Aufgaben -
a – Nenne alle Temperaturbereiche, die der Textauszug zur Inbetriebnahme der Messinstrumente angibt, jeweils zusammen mit dem, wofür der Bereich gilt.
b – Benenne im Textauszug zur Inbetriebnahme der Messinstrumente „NIR-Spektrometer“ in „Nahinfrarot-Spektrometer“ um. Gib dazu den Text beginnend bei „Inbetriebnahme“ und endend bei „Regelungs- oder Leitsystemen.“ mit dieser Änderung wieder.
c – Führe die Beschreibung zur Inbetriebnahme der Messinstrumente nach ihrem letzten Satz weiter.

Textauszug -
..............................
Inbetriebnahme

Unsere Messinstrumente sind in den Anlagen permanent im Einsatz, d.h. sie laufen kontinuierlich, auch wenn sich der verfahrenstechnische Prozess gerade in einer Leerlaufphase oder im Stillstand befindet.

Die Mikrowelleninstrumente sind für Umgebungstemperaturen von
>0°C bis +85°C ausgelegt.

Für das NIR-Spektrometer gilt eine Umgebungstemperatur von
>0°C bis +40°C

Für beide Messeinrichtungen gilt eine Temperatur des Messproduktes von
>0°C bis +130°C

Die Messinstrumente liefern den oder die gemessenen Werte als Standard-Analogsignal (0/4 - 20mA) zur Weiterverarbeitung in überlagerten Steuerungs-, Regelungs- oder Leitsystemen.
Die Messinstrumente können für verschiedene Produktlinien vorkalibriert sein, die Umstellung von Produkt 1 auf Produkt 2 erfolgt durch Ansteuerung von einer Regelungseinrichtung.
Manuelles Fein-Tuning der eingestellten Parameter erfolgt bei den Mikrowelleninstrumenten durch die Benutzeroberfläche auf der Auswerteeinheit. Die Benutzeroberfläche jeder Auswerteeinheit ist menügesteuert. Dies wird durch eine Softkey-Steuerung realisiert. Das bedeutet, den Softkeys unter dem Display mit 2 x 24 Zeichen wird je nach Betriebszustand eine andere Bedeutung zugeordnet.
..............................
Extrahierte Angaben -
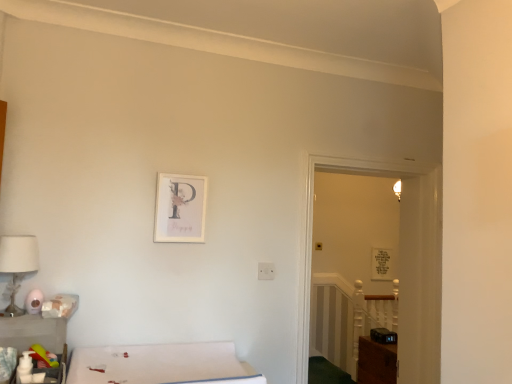
At what (x,y) coordinates should I click in order to perform the action: click on blank space situated above matte plastic toiletries at lower left, marked as the 1th table in a back-to-front arrangement (from a real-world perspective). Please return your answer as a coordinate pair (x, y). Looking at the image, I should click on (30, 308).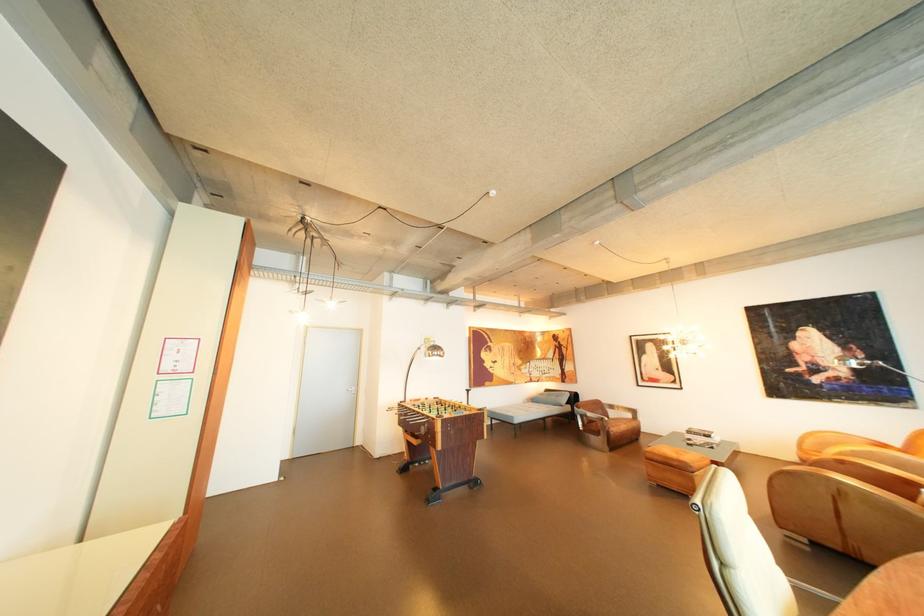
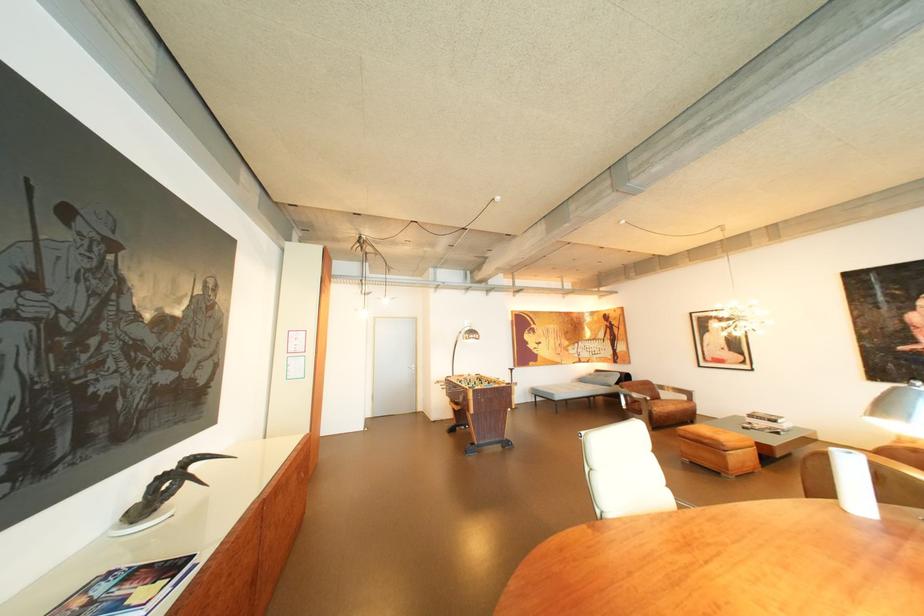
Where in the second image is the point corresponding to point 701,432 from the first image?

(763, 416)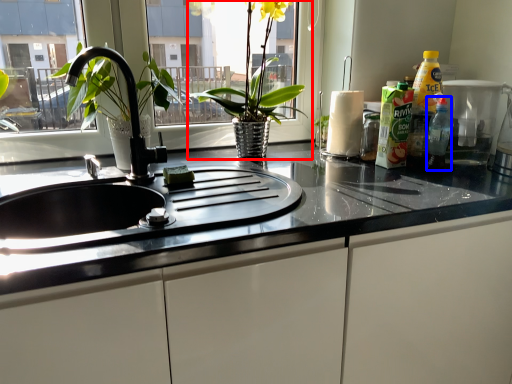
Question: Which object appears farthest to the camera in this image, houseplant (highlighted by a red box) or bottle (highlighted by a blue box)?

Choices:
 (A) houseplant
 (B) bottle

Answer: (B)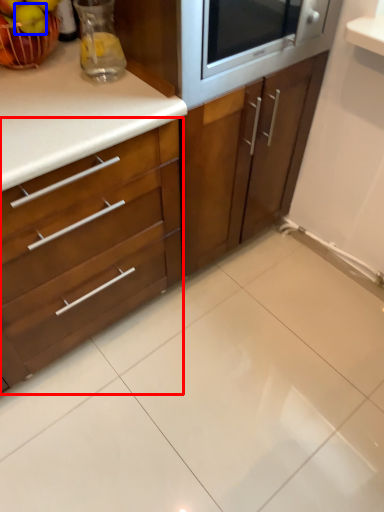
Question: Which point is further to the camera, cabinetry (highlighted by a red box) or apple (highlighted by a blue box)?

Choices:
 (A) cabinetry
 (B) apple

Answer: (B)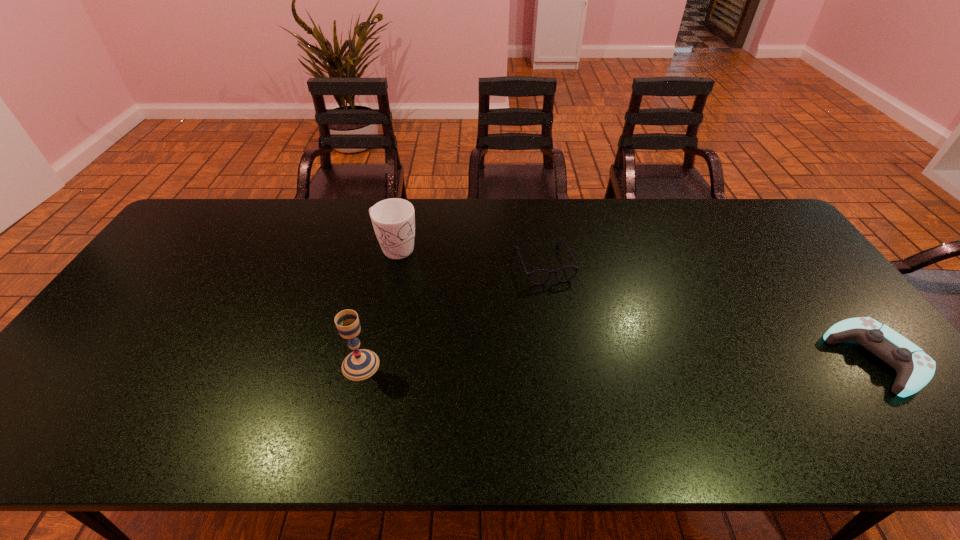
Locate an element on the screen. free space on the desktop that is between the chalice and the control and is positioned on the front-facing side of the spectacles is located at coordinates (586, 362).

Where is `vacant spot on the desktop that is between the chalice and the control and is positioned on the side of the mug with the handle`? This screenshot has width=960, height=540. vacant spot on the desktop that is between the chalice and the control and is positioned on the side of the mug with the handle is located at coordinates (574, 362).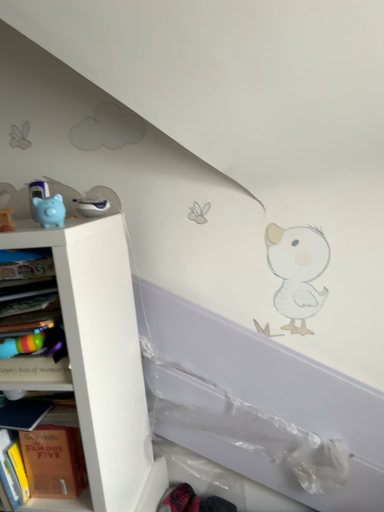
Question: From a real-world perspective, is multicolored plastic bookshelf at left under blue rubber piggy bank at left?

Choices:
 (A) no
 (B) yes

Answer: (B)

Question: Does multicolored plastic bookshelf at left appear on the left side of blue rubber piggy bank at left?

Choices:
 (A) yes
 (B) no

Answer: (A)

Question: Is multicolored plastic bookshelf at left at the right side of blue rubber piggy bank at left?

Choices:
 (A) no
 (B) yes

Answer: (A)

Question: Is multicolored plastic bookshelf at left placed right next to blue rubber piggy bank at left?

Choices:
 (A) yes
 (B) no

Answer: (B)

Question: From a real-world perspective, is multicolored plastic bookshelf at left positioned over blue rubber piggy bank at left based on gravity?

Choices:
 (A) yes
 (B) no

Answer: (B)

Question: In the image, is multicolored plastic bookshelf at left positioned in front of or behind white matte shelf at left, which appears as the second shelf when viewed from the top?

Choices:
 (A) behind
 (B) front

Answer: (B)

Question: From a real-world perspective, is multicolored plastic bookshelf at left above or below white matte shelf at left, which appears as the second shelf when viewed from the top?

Choices:
 (A) below
 (B) above

Answer: (B)

Question: In the image, is multicolored plastic bookshelf at left on the left side or the right side of white matte shelf at left, which is the 1th shelf in bottom-to-top order?

Choices:
 (A) left
 (B) right

Answer: (B)

Question: From the image's perspective, is multicolored plastic bookshelf at left positioned above or below white matte shelf at left, which appears as the second shelf when viewed from the top?

Choices:
 (A) above
 (B) below

Answer: (A)

Question: Considering the relative positions of white matte shelf at left, which is the 1th shelf in bottom-to-top order, and blue rubber piggy bank at left in the image provided, is white matte shelf at left, which is the 1th shelf in bottom-to-top order, to the left or to the right of blue rubber piggy bank at left?

Choices:
 (A) left
 (B) right

Answer: (A)

Question: Relative to blue rubber piggy bank at left, is white matte shelf at left, which appears as the second shelf when viewed from the top, in front or behind?

Choices:
 (A) front
 (B) behind

Answer: (A)

Question: Considering the positions of white matte shelf at left, which is the 1th shelf in bottom-to-top order, and blue rubber piggy bank at left in the image, is white matte shelf at left, which is the 1th shelf in bottom-to-top order, bigger or smaller than blue rubber piggy bank at left?

Choices:
 (A) big
 (B) small

Answer: (A)

Question: From the image's perspective, is white matte shelf at left, which appears as the second shelf when viewed from the top, located above or below blue rubber piggy bank at left?

Choices:
 (A) above
 (B) below

Answer: (B)

Question: From the image's perspective, is hardcover book at left, the first shelf viewed from the top, positioned above or below multicolored plastic bookshelf at left?

Choices:
 (A) below
 (B) above

Answer: (A)

Question: Is point (29, 485) positioned closer to the camera than point (51, 375)?

Choices:
 (A) farther
 (B) closer

Answer: (A)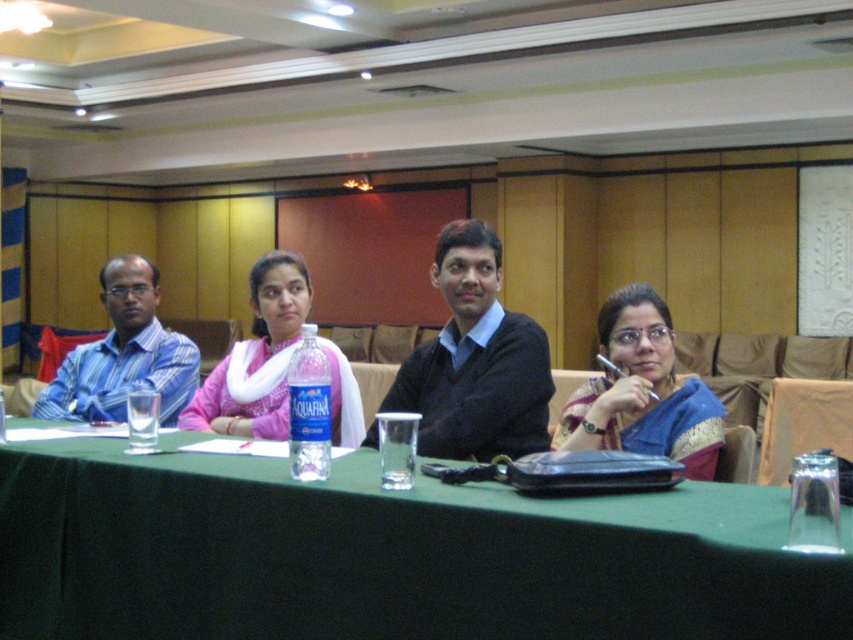
You are organizing a small event and need to place a decorative centerpiece between the black sweater at center and the blue silk saree at center. What is the minimum width the centerpiece should have to fit between them?

The distance between the black sweater at center and the blue silk saree at center is 12.98 inches, so the centerpiece should be at least 12.98 inches wide to fit between them.

You are standing at the entrance of the conference room. You need to locate the blue silk saree at center. According to the coordinates provided, in which direction should you look relative to the table?

The blue silk saree at center is located at coordinates point (642,392), which means it is positioned towards the upper right of the table. Therefore, you should look towards the upper right direction relative to the table to find it.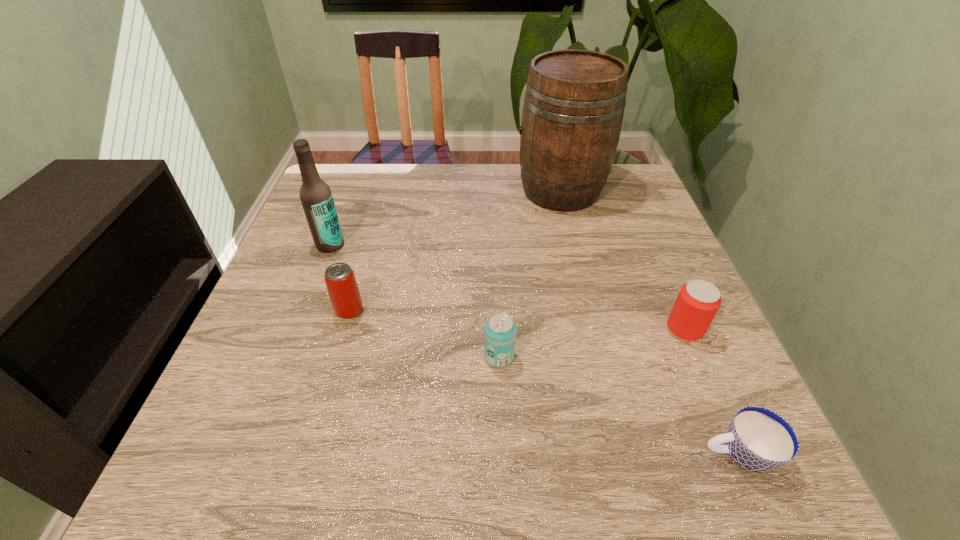
Where is `object located at the far edge`? object located at the far edge is located at coordinates (574, 103).

This screenshot has height=540, width=960. In order to click on object positioned at the near edge in this screenshot , I will do `click(758, 440)`.

This screenshot has width=960, height=540. I want to click on beer bottle at the left edge, so click(x=316, y=198).

The height and width of the screenshot is (540, 960). What are the coordinates of `beer can that is at the left edge` in the screenshot? It's located at (342, 287).

Where is `cider that is at the right edge`? This screenshot has width=960, height=540. cider that is at the right edge is located at coordinates (574, 103).

Find the location of a particular element. The image size is (960, 540). beer can present at the right edge is located at coordinates (698, 301).

The height and width of the screenshot is (540, 960). What are the coordinates of `cup that is positioned at the right edge` in the screenshot? It's located at (758, 440).

At what (x,y) coordinates should I click in order to perform the action: click on object present at the far right corner. Please return your answer as a coordinate pair (x, y). Looking at the image, I should click on (574, 103).

The width and height of the screenshot is (960, 540). I want to click on object at the near right corner, so [x=758, y=440].

In the image, there is a desktop. At what (x,y) coordinates should I click in order to perform the action: click on vacant region at the far edge. Please return your answer as a coordinate pair (x, y). This screenshot has width=960, height=540. Looking at the image, I should click on (492, 179).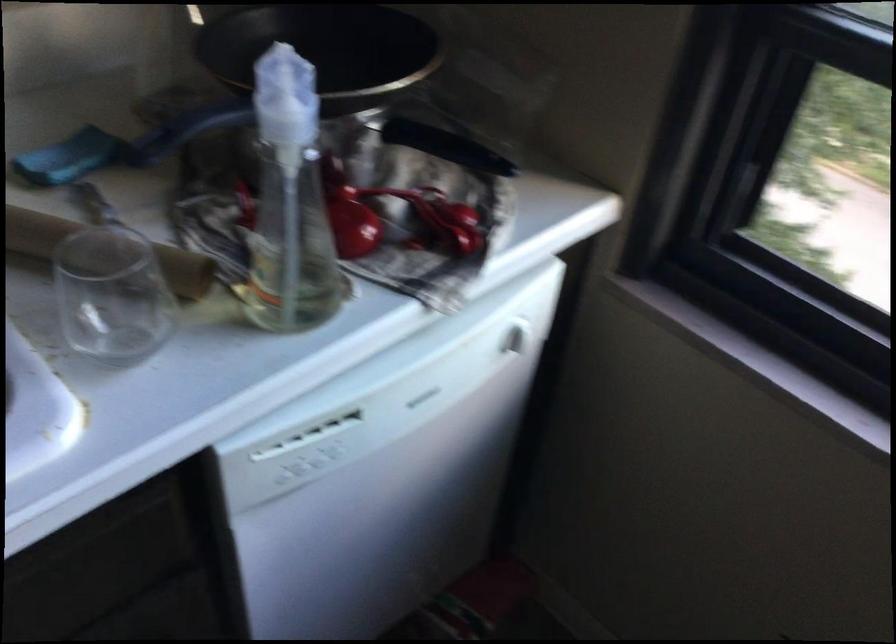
..............................
Lösungen -
a –
- Umgebungstemperatur der Mikrowelleninstrumente: >0°C bis +85°C
- Umgebungstemperatur des NIR-Spektrometers: >0°C bis +40°C
- Temperatur des Messproduktes für beide Messeinrichtungen: >0°C bis +130°C

b –
Inbetriebnahme

Unsere Messinstrumente sind in den Anlagen permanent im Einsatz, d.h. sie laufen kontinuierlich, auch wenn sich der verfahrenstechnische Prozess gerade in einer Leerlaufphase oder im Stillstand befindet.

Die Mikrowelleninstrumente sind für Umgebungstemperaturen von
>0°C bis +85°C ausgelegt.

Für das Nahinfrarot-Spektrometer gilt eine Umgebungstemperatur von
>0°C bis +40°C

Für beide Messeinrichtungen gilt eine Temperatur des Messproduktes von
>0°C bis +130°C

Die Messinstrumente liefern den oder die gemessenen Werte als Standard-Analogsignal (0/4 - 20mA) zur Weiterverarbeitung in überlagerten Steuerungs-, Regelungs- oder Leitsystemen.

c –
Installation:
Für alle Sensorsysteme unserer Messeinrichtungen gibt es festgelegte Installationsvorschriften. Die erforderlichen mechanischen Einbauteile wie Einschweisshülsen oder -flansche sind im Bestellumfang der Messeinrichtung enthalten und werden von uns geliefert. Den Einbau übernimmt in der Regel der Kunde.

Inbetriebnahme:
Für jedes unser Messinstrumente gibt es ein Handbuch in dem detailliert die Schritte bei der Inbetriebsetzung beschrieben sind. Die IBS kann von uns angeboten und durchgeführt werden. Wir bieten aber auch Schulungen an, wodurch der Kunde in die Lage versetzt wird, Inbetriebsetzung, Parametrierung, Kalibrierung und Prozessbetrieb eigenständig durchführen zu können.